§ **TASK INSTRUCTIONS**:
**1)** List each name that signs an entry in the blog comments below, together with the date shown for that entry.
**2)** In the blog comments below, how old is Ericka's son?
**3)** Pick up the blog comments below where they stop and write the next part.

I'm excited to meet you because I think we could have an awesome talk about this ;)

Alison@Mama Wants This

Saturday 16th of July 2011

I have never felt that your blog (or you) lack direction. You write what you write because that's who you are, and that is why we read you.

I think it's great that you're going to BlogHer and when you come back, armed with the insight you gain from that, it doesn't mean that we readers, expect something completely different from you. Of course we will support you if you choose to re-jig things here and there, but if you don't? That's okay too. As long as you are you, all will be good :)

Miranda

Saturday 16th of July 2011

Thanks, Alison.

I don't think I'd ever do things completely differently than how I'm doing them now. I think changes have to happen over time and slowly, almost so you don't notice them. I will always be me, I think. But I just wonder if I'm being the best me I can be for myself and everyone else.

Ericka

Friday 15th of July 2011

Hi, I've been following for a few weeks now and mostly wanted to say hi, but also to let you know how glad I am that I found your blog. I relate to so many things you talk about, from PPD and depression in general, and to the feelings of anxiety, loneliness, frustration, and being at the end of your rope. My son is almost 22 months and he never.stops.moving. Unless he's asleep. Which, after working 8 hours and coming home just as my husband is leaving for work, really leaves me worn out and depressed! My husband grew up in the kind of family you would see on tv where everything is perfect and no one ever has anything bad happen to them, no divorce or mental illness or abuse or anything, just picture perfect. He doesn't really understand what I'm going through. I have a blog, too, but I don't really keep it up like I should, in part because I don't feel like I have anything worthwhile to say, but mainly because my husband's family reads it, and they don't really understand, either. After a rough day on Sunday and a confrontation with my husband where he told me he would have left me already if he thought what I was doing was on purpose instead of in my head, I took the steps to get into counseling. Depression isn't really talked about, but I'm hoping that by continuing to follow your blog, I will better be able to open up about my issues, too.

§ **RECORD SET**:
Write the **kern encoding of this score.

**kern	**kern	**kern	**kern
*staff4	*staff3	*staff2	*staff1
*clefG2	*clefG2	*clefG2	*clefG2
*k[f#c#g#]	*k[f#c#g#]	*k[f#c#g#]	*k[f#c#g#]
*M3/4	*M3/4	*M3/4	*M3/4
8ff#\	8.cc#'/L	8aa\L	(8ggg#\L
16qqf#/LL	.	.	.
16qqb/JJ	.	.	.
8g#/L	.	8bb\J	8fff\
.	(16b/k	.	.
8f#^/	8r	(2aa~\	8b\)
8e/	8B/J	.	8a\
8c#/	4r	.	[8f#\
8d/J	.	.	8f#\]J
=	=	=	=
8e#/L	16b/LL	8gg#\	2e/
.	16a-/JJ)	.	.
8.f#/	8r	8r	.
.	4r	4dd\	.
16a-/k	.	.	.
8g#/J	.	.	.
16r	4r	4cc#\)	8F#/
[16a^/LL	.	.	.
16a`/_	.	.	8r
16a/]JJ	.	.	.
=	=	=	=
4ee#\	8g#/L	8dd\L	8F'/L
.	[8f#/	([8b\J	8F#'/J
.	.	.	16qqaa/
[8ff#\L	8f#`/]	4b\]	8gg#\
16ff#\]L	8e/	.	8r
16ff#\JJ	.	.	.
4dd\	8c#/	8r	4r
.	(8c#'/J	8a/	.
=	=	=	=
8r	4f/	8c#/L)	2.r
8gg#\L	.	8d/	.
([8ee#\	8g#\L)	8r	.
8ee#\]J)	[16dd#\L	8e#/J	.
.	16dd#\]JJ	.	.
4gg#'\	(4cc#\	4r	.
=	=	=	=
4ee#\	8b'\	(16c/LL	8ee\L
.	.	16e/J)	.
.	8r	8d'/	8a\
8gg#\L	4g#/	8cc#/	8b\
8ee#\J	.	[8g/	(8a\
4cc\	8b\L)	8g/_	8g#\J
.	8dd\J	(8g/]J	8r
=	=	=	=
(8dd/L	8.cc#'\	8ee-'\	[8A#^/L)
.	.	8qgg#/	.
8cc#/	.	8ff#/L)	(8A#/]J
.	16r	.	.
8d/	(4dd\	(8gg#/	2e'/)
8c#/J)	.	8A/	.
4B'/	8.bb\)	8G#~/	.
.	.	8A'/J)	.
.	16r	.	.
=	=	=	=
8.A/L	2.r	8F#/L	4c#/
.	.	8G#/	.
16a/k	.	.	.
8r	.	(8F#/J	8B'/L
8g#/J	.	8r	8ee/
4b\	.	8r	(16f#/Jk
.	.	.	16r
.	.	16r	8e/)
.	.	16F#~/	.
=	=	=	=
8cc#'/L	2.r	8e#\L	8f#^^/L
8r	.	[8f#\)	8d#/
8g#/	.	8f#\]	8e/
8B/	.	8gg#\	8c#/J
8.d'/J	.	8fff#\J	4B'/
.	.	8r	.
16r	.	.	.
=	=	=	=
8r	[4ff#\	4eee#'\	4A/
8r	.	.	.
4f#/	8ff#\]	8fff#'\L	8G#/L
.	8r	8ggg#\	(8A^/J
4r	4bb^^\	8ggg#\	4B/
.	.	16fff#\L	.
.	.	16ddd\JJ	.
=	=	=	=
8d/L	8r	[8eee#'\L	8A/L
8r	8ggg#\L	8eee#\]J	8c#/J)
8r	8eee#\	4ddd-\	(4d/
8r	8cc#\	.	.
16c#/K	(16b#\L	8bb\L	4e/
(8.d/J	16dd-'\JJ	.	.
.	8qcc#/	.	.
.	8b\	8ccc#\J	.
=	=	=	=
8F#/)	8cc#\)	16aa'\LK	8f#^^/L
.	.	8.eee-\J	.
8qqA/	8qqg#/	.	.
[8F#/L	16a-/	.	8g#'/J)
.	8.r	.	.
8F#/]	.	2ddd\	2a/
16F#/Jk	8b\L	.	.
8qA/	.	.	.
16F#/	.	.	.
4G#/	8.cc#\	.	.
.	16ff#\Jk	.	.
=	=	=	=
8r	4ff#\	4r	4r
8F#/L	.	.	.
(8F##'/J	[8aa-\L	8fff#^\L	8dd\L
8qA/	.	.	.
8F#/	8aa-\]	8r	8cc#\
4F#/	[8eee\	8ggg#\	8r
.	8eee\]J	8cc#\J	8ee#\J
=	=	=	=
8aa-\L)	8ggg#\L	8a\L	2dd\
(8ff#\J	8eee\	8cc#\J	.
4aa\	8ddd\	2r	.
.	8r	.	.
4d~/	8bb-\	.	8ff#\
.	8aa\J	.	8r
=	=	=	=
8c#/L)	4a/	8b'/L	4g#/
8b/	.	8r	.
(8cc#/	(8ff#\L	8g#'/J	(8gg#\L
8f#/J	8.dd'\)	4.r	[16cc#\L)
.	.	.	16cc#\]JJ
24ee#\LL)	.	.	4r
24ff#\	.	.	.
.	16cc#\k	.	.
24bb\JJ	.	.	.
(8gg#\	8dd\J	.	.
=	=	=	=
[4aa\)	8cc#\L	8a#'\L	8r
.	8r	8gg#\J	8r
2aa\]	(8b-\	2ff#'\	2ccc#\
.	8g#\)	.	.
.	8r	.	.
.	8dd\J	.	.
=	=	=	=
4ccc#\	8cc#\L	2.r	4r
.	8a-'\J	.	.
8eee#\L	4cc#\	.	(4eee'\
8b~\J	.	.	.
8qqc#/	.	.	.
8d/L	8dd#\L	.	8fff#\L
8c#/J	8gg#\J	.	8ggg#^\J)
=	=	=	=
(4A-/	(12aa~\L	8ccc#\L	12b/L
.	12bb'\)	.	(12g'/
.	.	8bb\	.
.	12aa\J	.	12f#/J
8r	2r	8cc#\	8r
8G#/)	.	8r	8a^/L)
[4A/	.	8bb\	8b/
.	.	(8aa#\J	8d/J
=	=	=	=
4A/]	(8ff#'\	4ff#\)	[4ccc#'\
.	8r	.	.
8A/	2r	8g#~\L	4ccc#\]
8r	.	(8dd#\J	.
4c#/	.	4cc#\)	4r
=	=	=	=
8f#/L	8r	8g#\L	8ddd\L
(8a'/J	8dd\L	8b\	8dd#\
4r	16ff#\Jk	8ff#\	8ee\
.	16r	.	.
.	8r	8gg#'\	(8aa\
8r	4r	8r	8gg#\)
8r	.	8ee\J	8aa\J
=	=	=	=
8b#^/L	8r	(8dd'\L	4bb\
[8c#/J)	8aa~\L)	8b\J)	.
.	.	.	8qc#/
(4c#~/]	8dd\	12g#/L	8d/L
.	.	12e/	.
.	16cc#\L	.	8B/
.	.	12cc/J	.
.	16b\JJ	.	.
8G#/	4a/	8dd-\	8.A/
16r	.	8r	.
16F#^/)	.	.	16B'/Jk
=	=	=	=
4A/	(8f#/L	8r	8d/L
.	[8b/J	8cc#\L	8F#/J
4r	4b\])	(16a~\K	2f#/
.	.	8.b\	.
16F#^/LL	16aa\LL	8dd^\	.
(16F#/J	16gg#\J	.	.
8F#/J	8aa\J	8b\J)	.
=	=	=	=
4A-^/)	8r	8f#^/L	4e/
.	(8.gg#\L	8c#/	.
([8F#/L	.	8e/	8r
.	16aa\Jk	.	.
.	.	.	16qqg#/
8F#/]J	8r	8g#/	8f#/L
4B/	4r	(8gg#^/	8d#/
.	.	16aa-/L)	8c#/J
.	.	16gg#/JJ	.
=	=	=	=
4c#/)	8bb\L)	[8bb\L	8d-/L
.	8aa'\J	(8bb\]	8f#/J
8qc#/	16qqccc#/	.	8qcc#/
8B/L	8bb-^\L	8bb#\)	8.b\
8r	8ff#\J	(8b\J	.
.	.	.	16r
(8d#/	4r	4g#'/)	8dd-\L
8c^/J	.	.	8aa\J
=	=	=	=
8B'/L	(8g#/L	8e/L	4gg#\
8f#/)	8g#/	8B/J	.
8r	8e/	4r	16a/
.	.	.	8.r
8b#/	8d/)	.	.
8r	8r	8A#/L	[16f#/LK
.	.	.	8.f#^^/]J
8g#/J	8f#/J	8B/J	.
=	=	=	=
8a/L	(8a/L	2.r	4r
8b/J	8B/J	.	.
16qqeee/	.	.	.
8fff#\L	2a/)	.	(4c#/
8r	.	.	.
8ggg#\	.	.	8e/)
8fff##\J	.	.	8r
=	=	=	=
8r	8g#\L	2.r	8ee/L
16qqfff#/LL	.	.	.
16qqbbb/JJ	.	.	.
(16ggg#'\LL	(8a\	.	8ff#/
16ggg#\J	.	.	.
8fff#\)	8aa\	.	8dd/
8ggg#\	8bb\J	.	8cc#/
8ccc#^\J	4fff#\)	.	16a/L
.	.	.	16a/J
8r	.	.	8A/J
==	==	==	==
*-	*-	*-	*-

§ **RESULTS**:
**1)**
Alison@Mama Wants This: Saturday 16th of July 2011
Miranda: Saturday 16th of July 2011
Ericka: Friday 15th of July 2011

**2)** He is almost 22 months old.

**3)**
One thing in closing: You're doing a great job, momma!

Miranda

Friday 15th of July 2011

First of all, huge, whopping standing ovation to you for seeking counseling. Huge.

I hate that depression isn't talked about. HATE it. I hate that people feel alone and solitary in their struggles. I don't ever want this to be a place where people are alone.

If you feel you need to write about your experience, start a new blog. Tell no one if you have to. Make it password protected. Write what you need to write. But? Even though it's a giant, lump-in-the-throat kind of fear? Don't be afraid to be honest with the people close to you either when you find yourself ready to share. Some people don't understand. That's true. But I think far more people sort of get it than will let on without knowing that people get it, you know? It could be that they HAVE struggled and just don't talk about it because THEY don't think people will understand.

I'm here if you need to talk. Always an email away.

Suzanne

Friday 15th of July 2011

I am also a total blogging scatter-brain and sometimes I feel bad about it...but then I remember that a LOT of popular blogs are scattered. They have recipes and funny stories and photos and serious posts and experiences and YouTube videos and hair tutorials and other stuff. Look at The Pioneer Woman. She is loved because she is HERSELF and doesn't worry whether or not some of her readers think "oh jeeze, I am SO TIRED of hearing about cows this week!".

Blogging is all about sharing what you think and what you love. Whatever that is on any particular day. So don't try to pin yourself down.

Miranda

Friday 15th of July 2011

Realistically, it makes complete sense. And most of the time, I'm good just being me and doing what I do and posting random crap that's on my mind. But then sometimes, like now when I feel like I am just on the brink of maybe finally understanding what it is I'm doing? I feel like I'm not doing a good enough job doing whatever it is I'm doing right now.

I am, however, glad to know people don't mind random. I've got tons of that.